'''

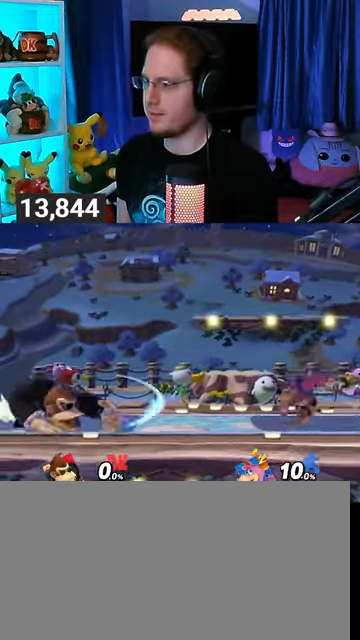
{"buttons": [], "left_stick": "right", "right_stick": "center", "events": [[100, "left_stick", "left"], [267, "left_stick", "center"], [333, "left_stick", "right"]]}
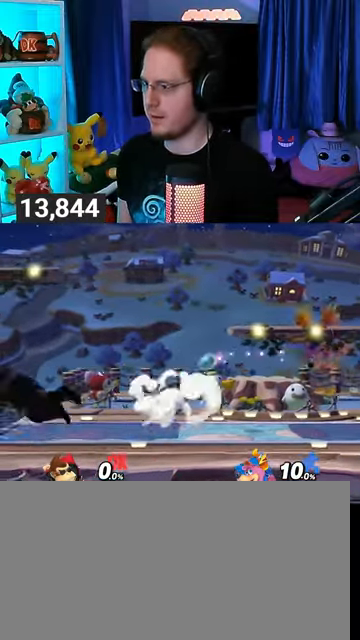
{"buttons": ["A"], "left_stick": "center", "right_stick": "center", "events": [[67, "R1", "down"], [267, "left_stick", "center"], [400, "Y", "down"], [433, "A", "down"], [500, "R1", "up"], [500, "Y", "up"]]}
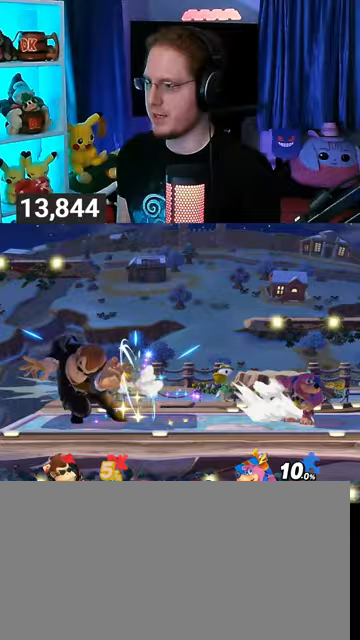
{"buttons": [], "left_stick": "center", "right_stick": "center", "events": [[100, "A", "up"], [133, "left_stick", "up-left"], [233, "left_stick", "center"]]}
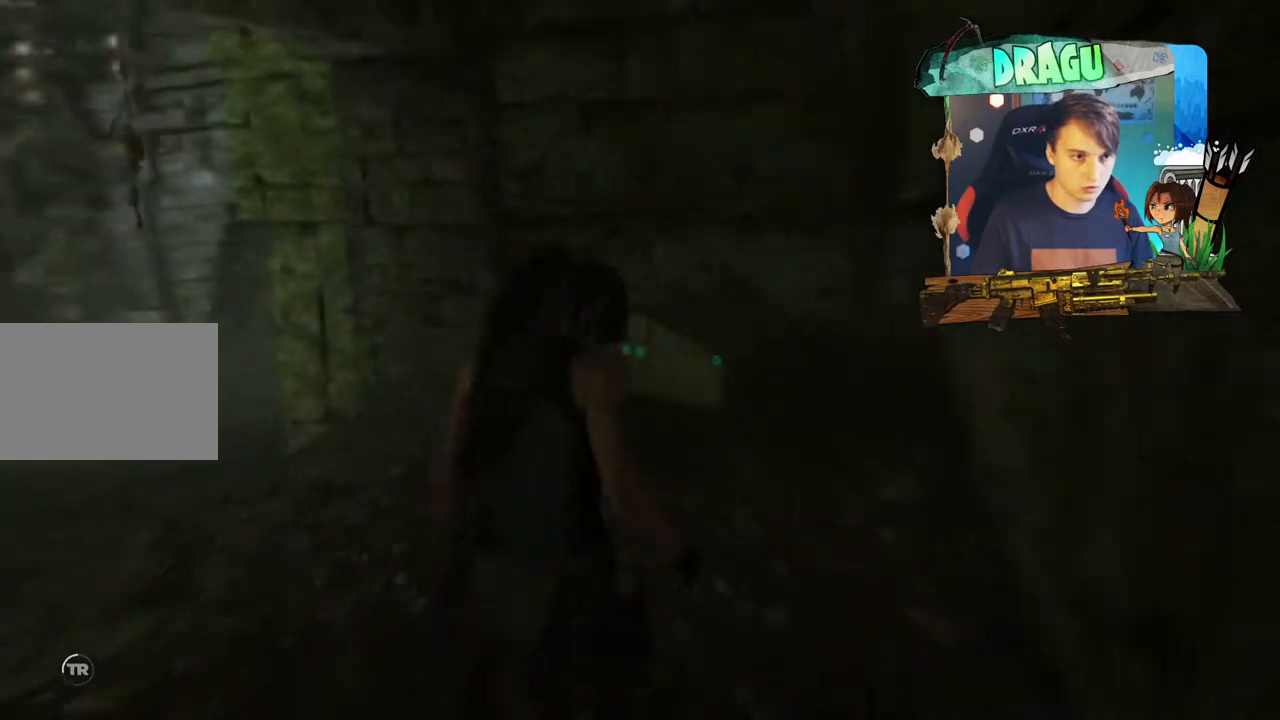
Gameplay with keyboard and mouse; each line is a JSON object with the keys and mouse buttons held at the frame after it. "events" lists presses ("down") and releases ("up") of "1", "2", "3", "4", "5", "a", "c", "ctrl", "d", "e", "f", "q", "r", "s", "shift", "space", "tab", "v", "w", "x", "y", "mouse_left", "mouse_wheel", "mouse_right", "mouse_mb4" and "mouse_mb5" between this image and that frame as [ms after this image, input, new state], when the widget could be followed in between. "mouse_left", "mouse_wheel", "mouse_right", "mouse_mb4", "mouse_mb5" = the "left", "wheel", "right", "mb4", "mb5" buttons of the "mouse" list. No other keys are recorded. "wheel" means that the mouse wheel is clicked or scrolled. Mouse movement is not recorded.
{"keys": ["w"], "mouse": [], "events": []}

'''

> **Your assignment**
For this exercise, print all of the entries exactly as they appear, but without pictures.

> **Response**
{"buttons": [], "left_stick": "right", "right_stick": "center", "events": [[100, "left_stick", "left"], [267, "left_stick", "center"], [333, "left_stick", "right"]]}
{"buttons": ["A"], "left_stick": "center", "right_stick": "center", "events": [[67, "R1", "down"], [267, "left_stick", "center"], [400, "Y", "down"], [433, "A", "down"], [500, "R1", "up"], [500, "Y", "up"]]}
{"buttons": [], "left_stick": "center", "right_stick": "center", "events": [[100, "A", "up"], [133, "left_stick", "up-left"], [233, "left_stick", "center"]]}
Gameplay with keyboard and mouse; each line is a JSON object with the keys and mouse buttons held at the frame after it. "events" lists presses ("down") and releases ("up") of "1", "2", "3", "4", "5", "a", "c", "ctrl", "d", "e", "f", "q", "r", "s", "shift", "space", "tab", "v", "w", "x", "y", "mouse_left", "mouse_wheel", "mouse_right", "mouse_mb4" and "mouse_mb5" between this image and that frame as [ms after this image, input, new state], when the widget could be followed in between. "mouse_left", "mouse_wheel", "mouse_right", "mouse_mb4", "mouse_mb5" = the "left", "wheel", "right", "mb4", "mb5" buttons of the "mouse" list. No other keys are recorded. "wheel" means that the mouse wheel is clicked or scrolled. Mouse movement is not recorded.
{"keys": ["w"], "mouse": [], "events": []}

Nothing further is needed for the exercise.